Both RLTF-SD and RLTF-FM consistently outperform all baselines across tasks, demonstrating the effectiveness of learning from text feedback.
Naive multi-turn GRPO shows similar single-turn performance to single-turn training, suggesting that naively incorporating feedback as additional context is insufficient to internalize its learning signal.
RLTF-SD excels in creative writing tasks where teacher-student distribution mismatch is small.
RLTF-FM performs better on math and reasoning tasks where the auxiliary prediction loss is easier to optimize.
Semantically rich text feedback is critical—replacing it with correctness-only feedback significantly degrades performance.

Ablation: Text Feedback vs.
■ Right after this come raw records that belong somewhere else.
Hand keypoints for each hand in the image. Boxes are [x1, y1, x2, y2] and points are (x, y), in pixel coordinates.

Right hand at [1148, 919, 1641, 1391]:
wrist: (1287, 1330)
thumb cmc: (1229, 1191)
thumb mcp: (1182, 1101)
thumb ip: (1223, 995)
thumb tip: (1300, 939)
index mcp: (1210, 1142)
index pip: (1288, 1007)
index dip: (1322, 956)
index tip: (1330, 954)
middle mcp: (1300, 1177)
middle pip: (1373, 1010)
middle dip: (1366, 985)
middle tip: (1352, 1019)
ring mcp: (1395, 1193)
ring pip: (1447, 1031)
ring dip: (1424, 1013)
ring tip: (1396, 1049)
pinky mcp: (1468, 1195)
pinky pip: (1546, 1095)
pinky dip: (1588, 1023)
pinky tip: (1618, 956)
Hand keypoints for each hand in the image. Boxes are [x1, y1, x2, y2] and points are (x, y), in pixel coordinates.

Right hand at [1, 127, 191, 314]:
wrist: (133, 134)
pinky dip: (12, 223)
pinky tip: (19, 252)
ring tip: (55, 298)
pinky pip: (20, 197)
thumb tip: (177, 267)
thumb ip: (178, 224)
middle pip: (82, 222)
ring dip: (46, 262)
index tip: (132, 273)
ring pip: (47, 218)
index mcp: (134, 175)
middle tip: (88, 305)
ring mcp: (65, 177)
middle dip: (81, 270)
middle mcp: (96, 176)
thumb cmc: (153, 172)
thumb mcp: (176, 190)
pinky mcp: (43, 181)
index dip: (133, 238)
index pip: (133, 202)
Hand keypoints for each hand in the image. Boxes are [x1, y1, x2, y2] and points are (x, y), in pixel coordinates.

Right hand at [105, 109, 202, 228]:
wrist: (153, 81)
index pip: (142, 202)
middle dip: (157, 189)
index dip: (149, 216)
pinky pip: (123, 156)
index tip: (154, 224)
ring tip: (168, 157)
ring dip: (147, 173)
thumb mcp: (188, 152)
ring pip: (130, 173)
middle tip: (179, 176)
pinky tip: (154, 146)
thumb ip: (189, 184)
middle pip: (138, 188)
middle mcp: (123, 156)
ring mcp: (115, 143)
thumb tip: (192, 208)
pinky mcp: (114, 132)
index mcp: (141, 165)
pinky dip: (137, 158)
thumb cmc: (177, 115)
Correctness-Only Feedback

A key question is whether the semantic richness of text feedback matters, or whether simply knowing correctness is sufficient. We compare RLTF-SD using full text critiques against a correctness-only baseline that replaces the judge's critique with a simple sentence: "Your previous answer was {correct/incorrect}".
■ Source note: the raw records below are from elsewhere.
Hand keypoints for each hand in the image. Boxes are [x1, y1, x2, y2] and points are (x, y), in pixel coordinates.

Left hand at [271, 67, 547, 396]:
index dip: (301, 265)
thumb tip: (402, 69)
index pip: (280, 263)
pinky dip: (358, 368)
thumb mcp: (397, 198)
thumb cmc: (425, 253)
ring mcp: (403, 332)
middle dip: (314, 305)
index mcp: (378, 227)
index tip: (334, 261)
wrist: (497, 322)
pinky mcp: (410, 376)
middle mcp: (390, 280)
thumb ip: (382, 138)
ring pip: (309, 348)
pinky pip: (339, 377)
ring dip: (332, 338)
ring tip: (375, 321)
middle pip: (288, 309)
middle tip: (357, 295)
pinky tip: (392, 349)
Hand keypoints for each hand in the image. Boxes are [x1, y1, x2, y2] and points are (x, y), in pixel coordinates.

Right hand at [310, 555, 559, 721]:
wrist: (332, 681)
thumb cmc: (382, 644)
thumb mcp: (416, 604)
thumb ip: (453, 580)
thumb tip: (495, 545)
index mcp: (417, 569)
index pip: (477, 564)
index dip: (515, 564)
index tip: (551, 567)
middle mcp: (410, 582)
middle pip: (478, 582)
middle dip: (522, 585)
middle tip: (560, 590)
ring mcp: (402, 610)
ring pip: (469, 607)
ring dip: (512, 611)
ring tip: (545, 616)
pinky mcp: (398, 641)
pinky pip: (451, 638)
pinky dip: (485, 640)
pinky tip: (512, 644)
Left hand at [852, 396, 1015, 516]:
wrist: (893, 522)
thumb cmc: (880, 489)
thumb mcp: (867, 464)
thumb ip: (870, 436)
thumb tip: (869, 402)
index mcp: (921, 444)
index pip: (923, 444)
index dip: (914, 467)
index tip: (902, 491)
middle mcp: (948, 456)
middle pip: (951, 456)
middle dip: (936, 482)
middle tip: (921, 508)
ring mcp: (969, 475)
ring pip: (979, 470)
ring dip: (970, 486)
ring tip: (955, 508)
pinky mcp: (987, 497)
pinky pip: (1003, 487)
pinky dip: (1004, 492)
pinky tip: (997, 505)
Reinforcement Learning from Text Feedback

Figure: Evaluation curves on Knights and Knaves and MATH500 (trained on DAPO) for text feedback vs. correctness-only feedback. We compare single- and multi-turn accuracy on two algorithms: multi-turn GRPO and RLTF-SD. Overall, using text feedback outperforms using correctness-only feedback for single-turn and multi-turn accuracy on both algorithms.

Key findings:

The correctness-only baseline does not perform well compared to RLTF-SD with full text feedback, indicating that semantically rich text feedback is critical.
One notable exception is the single-turn Knights and Knaves accuracy using multi-turn GRPO. Without distillation, neither text feedback nor correctness-only feedback can significantly influence the model's first-turn response, so there is little difference between the two in this setting.

Test-Time Scaling via Self-Feedback

A unique advantage of RLTF-FM (Feedback Modeling) is that it enables test-time scaling via self-feedback. Because the model learns to predict critiques during training, it can generate its own feedback at inference time and perform iterative refinement—without requiring an external judge.

We evaluate the model trained with RLTF-FM on Knights and Knaves and MATH500 by allowing it to generate up to 5 rounds of self-feedback at inference time. We compare against a baseline that uses RL to improve the model's self-critique using second-turn reward, with early termination disabled during training.

Figure: Test-time scaling results on Knights and Knaves and MATH500 (trained on DAPO). The x-axis shows the number of self-feedback rounds at inference time. We compare RLTF-FM with multi-turn scalar-based RL, where the dashed line ("+ Self-Critique") denotes further using RL to improve the self-critique during training.

Key findings:

Self-critique RL alone is insufficient: In the math experiment, GRPO with and without self-critique training achieve similar test-time improvement, suggesting that simply training the model to critique itself with RL does not provide meaningful gains.
RLTF-FM enables significant test-time improvement: Adding the feedback modeling loss in addition to self-critique RL training brings substantial test-time improvement, demonstrating that learning to predict critiques transfers to better self-improvement capabilities.
Improvement saturates after a few rounds: The benefit of RLTF-FM is mainly in terms of the magnitude of improvement, not in terms of the number of rounds. Test-time improvement saturates after a handful of rounds, which corroborates findings from the self-improvement literature.